* _TEXT EXCERPT_:
↓↓↓
Essex gets Aaa bond rating

DiVincenzo says move could increase Essex property values

By Nikita Biryukov, August 21 2018 2:56 pm

Moody’s Investors Service awarded Essex County a Aaa Stable bond rating for the first time in the county’s history, Essex County Executive Joe DiVincenzo announced late last week.

“This is great news for Essex County and validates all the hard work we have done for the past 16 years. I want to thank Moody’s for giving my administration the opportunity to prove ourselves and for listening to our story of transformation in Essex,” DiVincenzo said. “We achieved the Aaa rating because of everyone working together – my Department and Division Directors, the Board of Freeholders, our Constitutional Officers, our county agencies and our 3,500 employees. I appreciate everyone’s support and that we all shared the same goal.”

The heightened bond rating indicates confidence from Wall Street firms in the county’s finances. It will allow the county to secure better interest rates and more easily attract investors.

“The higher bond rating displays the trust and confidence that Wall Street has in Essex County’s finances and will help us get better interest rates and attract more prospective investors when we issue bonds,” DiVincenzo said. “For our residents, having a Aaa rating makes living in Essex County more attractive and will enhance property values,” he said.

The rating could also raise property values.

The new rating is a change from the start of DiVincenzo’s term, when the county faced a $64 million budget deficit and was on the verge of a ratings downgrade at the hands of the same agency that pumped the rating higher last week.

“When I was elected in 2002, Essex County was going through its most difficult financial time. We inherited a $64 million budget deficit and Moody’s was on the verge of downgrading our bond rating to junk bond status, which would have put us in the same category as Orange County, California,” DiVincenzo said. “Even before I was sworn into office, my team met with Moody’s, laid out our plan for financial recovery and asked them to give us a chance to address our budget problems,” he added.

The agency largely credited the policies of DiVincenzo and other members of the county’s leadership for the ratings shift, namely the county’s conservative and proactive budgeting.

Tax hikes in the county have been held in check a as a result of those same policies, keeping the tax increase in this year’s budget at 0.75%.
↑↑↑
* _DATASET SECTION_:
↓↓↓
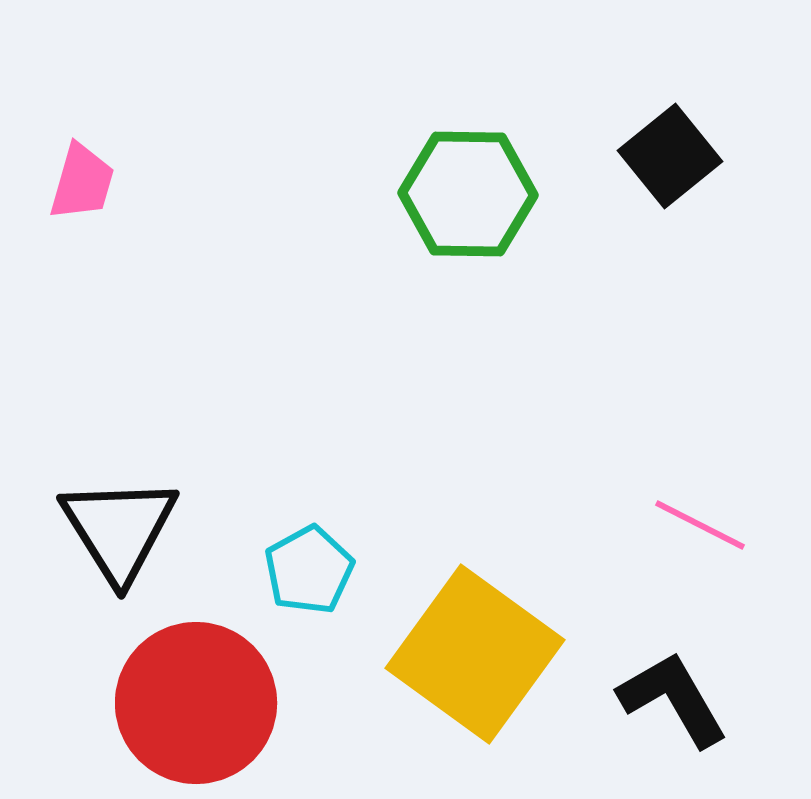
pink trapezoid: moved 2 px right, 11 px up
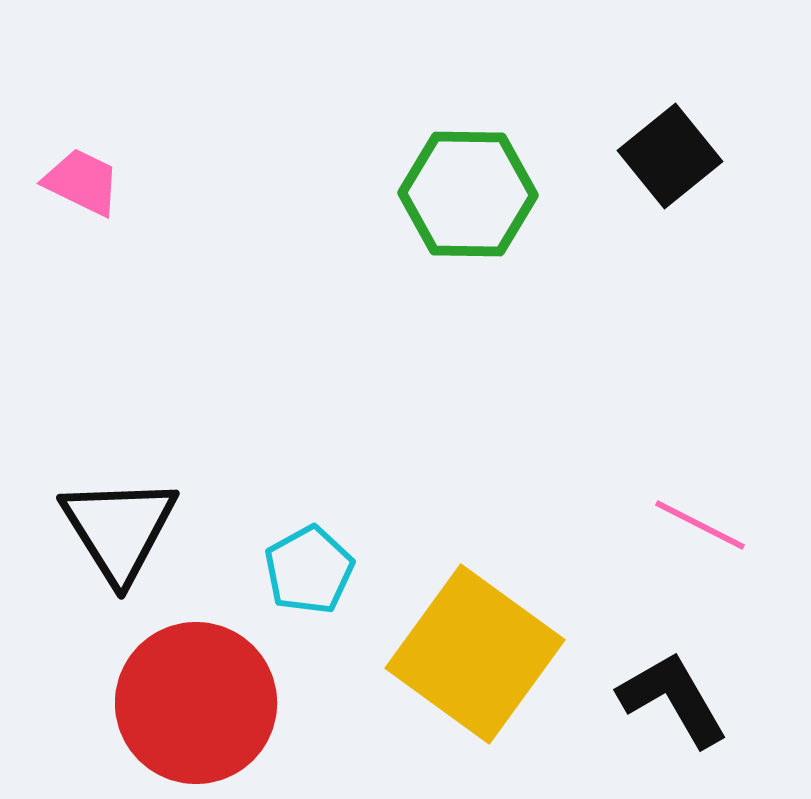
pink trapezoid: rotated 80 degrees counterclockwise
↑↑↑
* _GIVEN EXERCISE A_: Return the passage of the Essex County bond rating article from "The agency largely" to "and proactive budgeting." word for word.
* _GIVEN EXERCISE B_: List every group that DiVincenzo, in the Essex County bond rating article, names as working together to achieve the Aaa rating.

* _PROBLEM SOLUTION A_:
The agency largely credited the policies of DiVincenzo and other members of the county’s leadership for the ratings shift, namely the county’s conservative and proactive budgeting.

* _PROBLEM SOLUTION B_:
- Department and Division Directors
- the Board of Freeholders
- Constitutional Officers
- county agencies
- the county's 3,500 employees